Model 1: Qwen/Qwen3-VL-8B-Instruct

Memory-Usage: 37,378 MiB / 46,068 MiB
  └─ Python process:       530 MiB
  └─ VLLM::EngineCore:  36,834 MiB
GPU-Util: 0% (idle between requests)
Power: 77W / 350W

The Qwen3-VL-8B is the heaviest of the three despite being an 8B model. The large VRAM footprint is consistent with a max-model-len of 112,000 tokens — vLLM pre-allocates KV-cache blocks for the full context length at startup.

Reducing --max-model-len is the most effective lever to reclaim VRAM if you don’t need 112K context.

Model 2: FARA-7B

Memory-Usage: 31,184 MiB / 46,068 MiB
  └─ Python process:       530 MiB
  └─ VLLM::EngineCore:  30,640 MiB
GPU-Util: 0% (idle between requests)
Power: 82W / 350W

FARA-7B uses ~6 GB less VRAM than Qwen3-VL-8B. With roughly 15 GB of free VRAM remaining, you could technically run a second small model concurrently on the same GPU — though scheduling and memory fragmentation make this non-trivial in practice.

Model 3: nvidia/NVIDIA-Nemotron-Nano-12B-v2-VL-BF16

Memory-Usage: 34,292 MiB / 46,068 MiB
  └─ Python process:       530 MiB
  └─ VLLM::EngineCore:  33,748 MiB
GPU-Util: 0% (idle between requests)
Power: 84W / 350W
Launch flags: --trust-remote-code --dtype bfloat16 --video-pruning-rate 0

Nemotron-Nano-12B sits in the middle despite having more parameters than the other two.

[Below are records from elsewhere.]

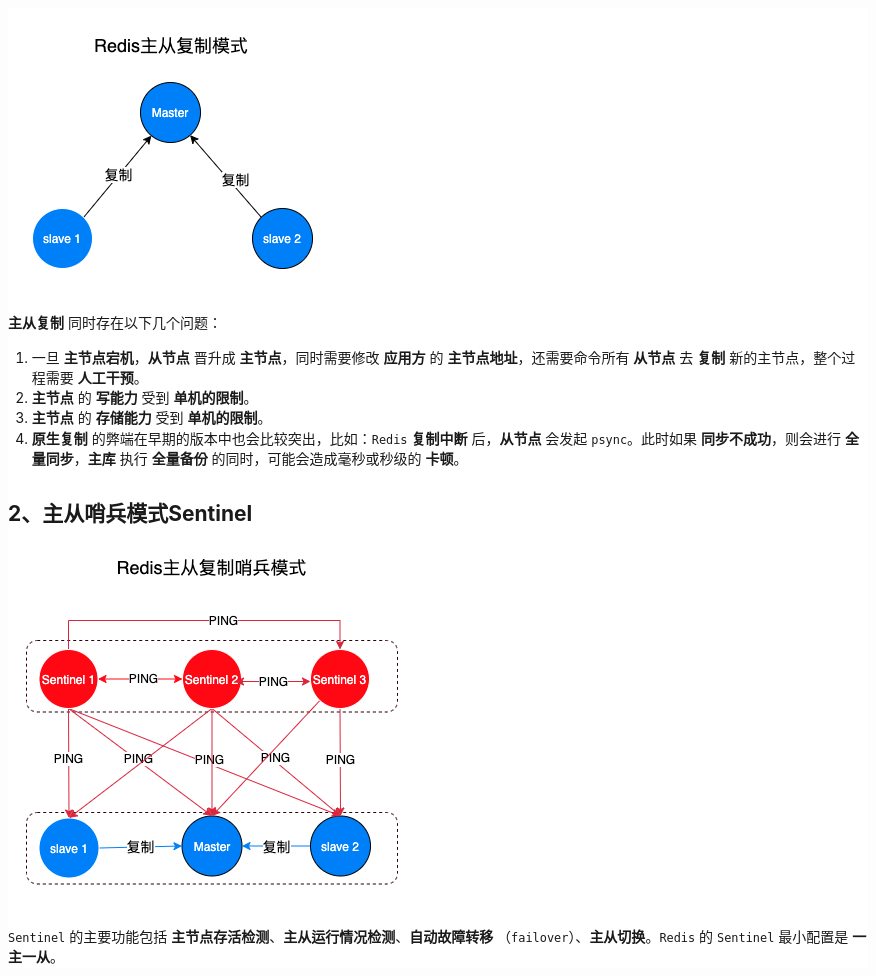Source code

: 
![](../assets/redis-basic-1.png)



**主从复制** 同时存在以下几个问题：

1. 一旦 **主节点宕机**，**从节点** 晋升成 **主节点**，同时需要修改 **应用方** 的 **主节点地址**，还需要命令所有 **从节点** 去 **复制** 新的主节点，整个过程需要 **人工干预**。
2. **主节点** 的 **写能力** 受到 **单机的限制**。
3. **主节点** 的 **存储能力** 受到 **单机的限制**。
4. **原生复制** 的弊端在早期的版本中也会比较突出，比如：`Redis` **复制中断** 后，**从节点** 会发起 `psync`。此时如果 **同步不成功**，则会进行 **全量同步**，**主库** 执行 **全量备份** 的同时，可能会造成毫秒或秒级的 **卡顿**。

## 2、主从哨兵模式Sentinel

![](../assets/redis-basic-2.png)

`Sentinel` 的主要功能包括 **主节点存活检测**、**主从运行情况检测**、**自动故障转移** （`failover`）、**主从切换**。`Redis` 的 `Sentinel` 最小配置是 **一主一从**。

The bfloat16 dtype and --video-pruning-rate 0 flag (disabling temporal frame pruning) keep memory predictable. It requires --trust-remote-code as it ships with custom modeling code not yet merged upstream.

Memory Comparison Summary

Model	Parameters	VRAM Used	VRAM Free	Notes
Qwen3-VL-8B-Instruct	8B	37,378 MiB	8,690 MiB	112K context window
FARA-7B	7B	31,184 MiB	14,884 MiB	Smallest footprint
Nemotron-Nano-12B-VL	12B	34,292 MiB	11,776 MiB	BF16, custom code

All three models fit comfortably within the L40S’s 46 GB. The constant 530 MiB consumed by the Python host process is the vLLM API server overhead — consistent across all runs.

Key Takeaways

KV-cache dominates VRAM, not just model weights. Setting --max-model-len appropriately for your use case can save several GB.
AWS DLC images are the pragmatic choice on EC2 — ECR pulls are fast and free within a region.
The L40S handles all three models without VRAM pressure. A g6e.xlarge (single L40S) is a cost-effective option for single-model VLM inference.
Open-WebUI + vLLM is a solid self-hosted stack — the OpenAI-compatible API means near-zero configuration on the frontend side.

The Docker Compose file is a good starting template for spinning up similar stacks. The main thing to parameterize before going to production is replacing the placeholder API key with a proper secret management solution.